The provision is the mirror image of the recognition power. As explained in our note on recognition of stock exchanges, Section 4 empowers the Central Government to grant recognition only where the rules and bye-laws ensure fair dealing and investor protection, and only after being satisfied that recognition is “in the interest of the trade and also in the public interest.” Section 5 uses the same touchstone in reverse: the same public-interest yardstick that justifies the grant justifies the withdrawal. Reading the two sections together — a habit the examiners reward — shows that recognition under the Act is a continuing, conditional status, never a once-and-for-all vested right. For the foundational architecture, see our introduction to the object and scheme of the Act and the wider SCRA notes hub.

—————

### [Directions]
1. Transcribe the passage on stock exchange recognition between "The provision is" and "SCRA notes hub.", inclusive.
2. Pick up the passage on stock exchange recognition after its final sentence and extend it in the same technical register.
The records are separate material and unrelated to the passage on stock exchange recognition.

—————

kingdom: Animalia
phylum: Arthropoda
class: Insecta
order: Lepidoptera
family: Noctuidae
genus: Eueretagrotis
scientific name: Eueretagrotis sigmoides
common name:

—————

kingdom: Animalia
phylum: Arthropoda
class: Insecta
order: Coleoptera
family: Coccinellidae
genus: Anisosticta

—————

### [The replies]
1.
The provision is the mirror image of the recognition power. As explained in our note on recognition of stock exchanges, Section 4 empowers the Central Government to grant recognition only where the rules and bye-laws ensure fair dealing and investor protection, and only after being satisfied that recognition is “in the interest of the trade and also in the public interest.” Section 5 uses the same touchstone in reverse: the same public-interest yardstick that justifies the grant justifies the withdrawal. Reading the two sections together — a habit the examiners reward — shows that recognition under the Act is a continuing, conditional status, never a once-and-for-all vested right. For the foundational architecture, see our introduction to the object and scheme of the Act and the wider SCRA notes hub.

2.
The twin grounds: interest of the trade or public interest

The jurisdictional fact that animates Section 5(1) is the Central Government’s “opinion” that withdrawal is warranted “in the interest of the trade or in the public interest.” Two features deserve emphasis. First, the grounds are disjunctive — either limb suffices; the Government need not show that both the trade and the public are imperilled. Second, the standard is one of opinion, not of proof beyond doubt, which signals that the power is discretionary and policy-laden rather than purely adjudicatory. That said, the discretion is not unfettered: the opinion must be a real and bona fide opinion formed on relevant material, not a colourable device. The expressions “interest of the trade” and “public interest” in the securities context embrace the integrity of the market, protection of investors, prevention of manipulation, and the orderly conduct of dealings — the very objects for which the Act, as its long title declares, was enacted “to prevent undesirable transactions in securities by regulating the business of dealing therein.”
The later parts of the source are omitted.